Таковы вековые итоги морфологических исследований. Каждая в течение последнего столетия вновь возникавшая наука, новая отрасль морфологии: естественная классификация, сравнительная анатомия, учение о метаморфозе, эмбриология, учение о клеточке, палеонтология, география организмов, сама по себе и в связи с палеонтологией, приводила к одному общему выводу, предъявляла одно общее требование. Все они заявляли факт сходства, связи всего живущего и громко предъявляли требование объяснить причину этого основного факта.
Гёте, с обычною ему ясностью мысли, выразил этот общий вывод современного ему естествознания в известных, часто цитируемых словах.

Аllе Gestalten sind anlich und Keine gleichet der Anderen
Und so deutet das Chor auf ein geheimes Gesetz,
Auf ein heiliges Ratsel. О! konne ich dir, liebliche Freundin
Ueberliefern sogleich glucklich das losende Wort.

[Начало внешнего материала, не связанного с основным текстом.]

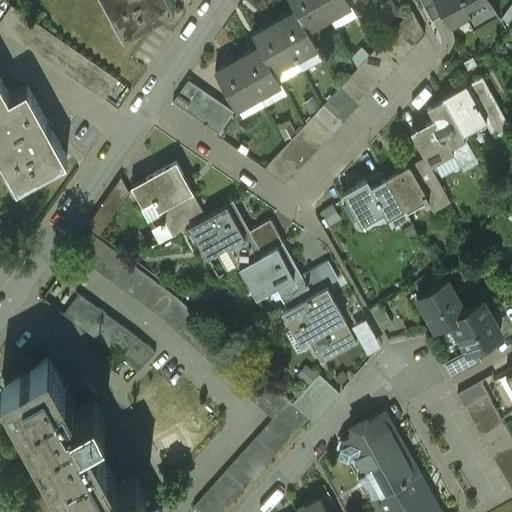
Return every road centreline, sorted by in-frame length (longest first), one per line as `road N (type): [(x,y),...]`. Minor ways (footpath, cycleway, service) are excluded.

Друг на друга все формы похожи, но двух
равных меж ними не найдешь.
Так гласит нам весь хор их согласный о
сокрытом каком-то законе,
О тайне священной какой. О, если бы
только я мог, подруга моя дорогая (1),
Счастливый, тебе передать, от тайны великой
той ключ.

Но ему не удалось разгадать эту тайну, не привелось ему и дожить до той минуты, когда другой, более счастливый, принес ее разгадку.
Таким образом, вековой синтез всех отраслей морфологического знания приводил к неизбежной дилемме: или отказаться от какого бы то ни было объяснения того родства, того сходства между организмами, которое выступало со всех сторон, отказаться от раскрытия той причинной связи, которая, по изречению Бэкона, составляет отличительную черту истинного знания, или признать происхождение всего живущего из одного общего источника, путем непрерывного исторического процесса.
Но если удовлетворительным ответом на запросы всех, возникших в течение века, отделов морфологии могло служить простое допущение факта исторического процесса, то другая отрасль биологии - физиология- предъявляла, в свою очередь, требования, удовлетворить которым было уже не так легко. Переходим к рассмотрению этой второй стороны задачи.
-----------------------------
1. Христина Вульпиус - будущая жена Гёте.